EDITORIAL
A Source of the Financial Fiasco
By Tibor Machan - September 22, 2013

There were numerous reasons why the system stumbled so badly but one was clearly identified by The Economist magazine (9/7/75). "And as so often in the history of financial crashes, humble consumers also joined in the collective delusion that lasting prosperity could be built on ever bigger piles of debt." Indeed.

I know from my own case that when I want something I cannot afford, one way to dodge reality is to engage in debt financing. Those who issue my credit cards rarely say no, so my family and I use them and now and then we max them out. Of course, I convince myself that I will soon earn the funds to offset the debt, pay off what I owe, etc., etc. And so long as I have a decent job, my health is good and there is demand for what I have to offer, such an approach can work, at least up to a point. So far I have succeeded with this plan but only just! I, like millions of other Americans and people around the world, get involved in financially hazardous brinkmanship.

The government does something that's far worse: It puts other people into debt without getting their permission to do so. In a great many cases the government places yet unborn members of future generations into debt. When one is born in this country, one already owes thousands of dollars to others – in China! If one refuses to accept the burden of paying taxes to try to cover this national debt, one becomes a lawbreaker and is threatened with jail and massive fines. Consent is irrelevant to the process. One is treated as being in a state of involuntary servitude. One must comply or one will be in violation of what is misguidedly called the law – a bunch of rules made not by those who are ruled but by people who see themselves as authorized, empowered to make rules for others, those, frankly, who wield power over them.

With this kind of setup it is no wonder that the system runs into financial troubles over and over again. The only thing that keeps it from collapsing is a version of the (Arthur) Laffer Curve: People tend to put up with a load of hardship others impose on them out of lethargy and fear of change. Only if the burdens reach a very high level will they embark upon revolutionary action.
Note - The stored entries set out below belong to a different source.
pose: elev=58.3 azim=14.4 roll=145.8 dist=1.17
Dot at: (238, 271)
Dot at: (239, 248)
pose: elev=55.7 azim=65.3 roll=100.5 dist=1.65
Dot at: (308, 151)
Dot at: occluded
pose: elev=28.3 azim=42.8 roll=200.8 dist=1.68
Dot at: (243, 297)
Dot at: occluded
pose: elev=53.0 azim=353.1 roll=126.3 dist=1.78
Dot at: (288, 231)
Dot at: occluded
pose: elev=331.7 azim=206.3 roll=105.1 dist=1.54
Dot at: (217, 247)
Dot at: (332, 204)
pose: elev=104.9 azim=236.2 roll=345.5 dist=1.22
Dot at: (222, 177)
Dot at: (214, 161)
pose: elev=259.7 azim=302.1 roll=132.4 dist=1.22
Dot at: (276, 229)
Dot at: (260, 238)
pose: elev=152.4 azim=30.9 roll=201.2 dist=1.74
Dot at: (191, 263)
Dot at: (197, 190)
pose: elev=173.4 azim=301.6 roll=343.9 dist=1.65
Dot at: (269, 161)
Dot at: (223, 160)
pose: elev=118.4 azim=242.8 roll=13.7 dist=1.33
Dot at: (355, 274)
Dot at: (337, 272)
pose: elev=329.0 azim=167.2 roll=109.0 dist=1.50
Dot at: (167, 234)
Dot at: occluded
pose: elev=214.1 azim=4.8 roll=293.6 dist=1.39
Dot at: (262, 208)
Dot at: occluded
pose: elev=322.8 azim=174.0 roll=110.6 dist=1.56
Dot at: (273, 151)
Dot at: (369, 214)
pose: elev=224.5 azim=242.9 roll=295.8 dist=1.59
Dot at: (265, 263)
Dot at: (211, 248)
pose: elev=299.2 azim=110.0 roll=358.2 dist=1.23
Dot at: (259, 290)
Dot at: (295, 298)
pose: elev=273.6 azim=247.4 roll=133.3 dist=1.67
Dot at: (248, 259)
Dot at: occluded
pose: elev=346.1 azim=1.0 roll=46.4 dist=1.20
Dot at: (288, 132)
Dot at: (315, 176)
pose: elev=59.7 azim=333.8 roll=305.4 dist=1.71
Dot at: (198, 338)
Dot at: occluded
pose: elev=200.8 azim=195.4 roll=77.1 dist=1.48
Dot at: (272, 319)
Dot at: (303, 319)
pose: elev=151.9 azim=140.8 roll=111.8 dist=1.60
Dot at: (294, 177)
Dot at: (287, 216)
But the compliance with all this, the toleration of the extortion, does not make it all right. Democracy doesn't justify it either since democratic rule is only justified when the conduct sanctioned is itself unobjectionable (as in some elections). The system must be changed; otherwise most of us are complicit in political and related – e.g., financial – malpractice that's actually criminal in normal circumstances.

As to the comment in The Economist, lasting prosperity can only be built on ever bigger piles of debt if those who assume it have the resources to back it – large enough bank accounts, highly desired talents and skills, etc. If they do not, the debt is assumed fraudulently and with more and more such conduct, the system itself will collapse.